▶ [What is expected]: Every entry should be given again exactly, with nothing dropped.

▶ [Source information]:
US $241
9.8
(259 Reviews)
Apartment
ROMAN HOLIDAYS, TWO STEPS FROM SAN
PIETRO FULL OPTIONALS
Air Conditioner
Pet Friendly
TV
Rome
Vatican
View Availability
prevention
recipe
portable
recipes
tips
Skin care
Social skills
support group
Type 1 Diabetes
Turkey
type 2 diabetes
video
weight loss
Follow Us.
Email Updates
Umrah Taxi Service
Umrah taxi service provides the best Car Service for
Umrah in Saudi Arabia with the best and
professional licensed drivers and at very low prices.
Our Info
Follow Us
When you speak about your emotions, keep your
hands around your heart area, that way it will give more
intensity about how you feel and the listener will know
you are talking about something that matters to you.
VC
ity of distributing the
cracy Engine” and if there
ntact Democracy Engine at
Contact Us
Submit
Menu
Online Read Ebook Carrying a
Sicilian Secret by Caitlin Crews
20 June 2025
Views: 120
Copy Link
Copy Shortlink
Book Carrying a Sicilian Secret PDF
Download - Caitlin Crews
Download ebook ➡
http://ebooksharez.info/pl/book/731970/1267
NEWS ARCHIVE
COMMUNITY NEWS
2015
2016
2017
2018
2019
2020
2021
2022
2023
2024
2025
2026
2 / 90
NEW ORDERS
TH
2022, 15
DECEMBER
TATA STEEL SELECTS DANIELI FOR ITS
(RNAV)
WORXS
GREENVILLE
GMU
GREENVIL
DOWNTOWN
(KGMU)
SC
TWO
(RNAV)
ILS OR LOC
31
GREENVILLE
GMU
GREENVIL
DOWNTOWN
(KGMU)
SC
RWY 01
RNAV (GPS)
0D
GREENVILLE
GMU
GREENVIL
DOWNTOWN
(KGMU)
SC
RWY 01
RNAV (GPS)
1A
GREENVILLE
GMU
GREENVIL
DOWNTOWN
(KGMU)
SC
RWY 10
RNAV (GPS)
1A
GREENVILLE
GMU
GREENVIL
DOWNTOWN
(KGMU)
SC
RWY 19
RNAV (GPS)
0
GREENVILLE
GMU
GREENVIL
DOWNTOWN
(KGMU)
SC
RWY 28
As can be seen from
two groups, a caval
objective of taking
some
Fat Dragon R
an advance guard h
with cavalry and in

▶ [Expected answer]:
US $241
9.8
(259 Reviews)
Apartment
ROMAN HOLIDAYS, TWO STEPS FROM SAN
PIETRO FULL OPTIONALS
Air Conditioner
Pet Friendly
TV
Rome
Vatican
View Availability
prevention
recipe
portable
recipes
tips
Skin care
Social skills
support group
Type 1 Diabetes
Turkey
type 2 diabetes
video
weight loss
Follow Us.
Email Updates
Umrah Taxi Service
Umrah taxi service provides the best Car Service for
Umrah in Saudi Arabia with the best and
professional licensed drivers and at very low prices.
Our Info
Follow Us
When you speak about your emotions, keep your
hands around your heart area, that way it will give more
intensity about how you feel and the listener will know
you are talking about something that matters to you.
VC
ity of distributing the
cracy Engine” and if there
ntact Democracy Engine at
Contact Us
Submit
Menu
Online Read Ebook Carrying a
Sicilian Secret by Caitlin Crews
20 June 2025
Views: 120
Copy Link
Copy Shortlink
Book Carrying a Sicilian Secret PDF
Download - Caitlin Crews
Download ebook ➡
http://ebooksharez.info/pl/book/731970/1267
NEWS ARCHIVE
COMMUNITY NEWS
2015
2016
2017
2018
2019
2020
2021
2022
2023
2024
2025
2026
2 / 90
NEW ORDERS
TH
2022, 15
DECEMBER
TATA STEEL SELECTS DANIELI FOR ITS
(RNAV)
WORXS
GREENVILLE
GMU
GREENVIL
DOWNTOWN
(KGMU)
SC
TWO
(RNAV)
ILS OR LOC
31
GREENVILLE
GMU
GREENVIL
DOWNTOWN
(KGMU)
SC
RWY 01
RNAV (GPS)
0D
GREENVILLE
GMU
GREENVIL
DOWNTOWN
(KGMU)
SC
RWY 01
RNAV (GPS)
1A
GREENVILLE
GMU
GREENVIL
DOWNTOWN
(KGMU)
SC
RWY 10
RNAV (GPS)
1A
GREENVILLE
GMU
GREENVIL
DOWNTOWN
(KGMU)
SC
RWY 19
RNAV (GPS)
0
GREENVILLE
GMU
GREENVIL
DOWNTOWN
(KGMU)
SC
RWY 28
As can be seen from
two groups, a caval
objective of taking
some
Fat Dragon R
an advance guard h
with cavalry and in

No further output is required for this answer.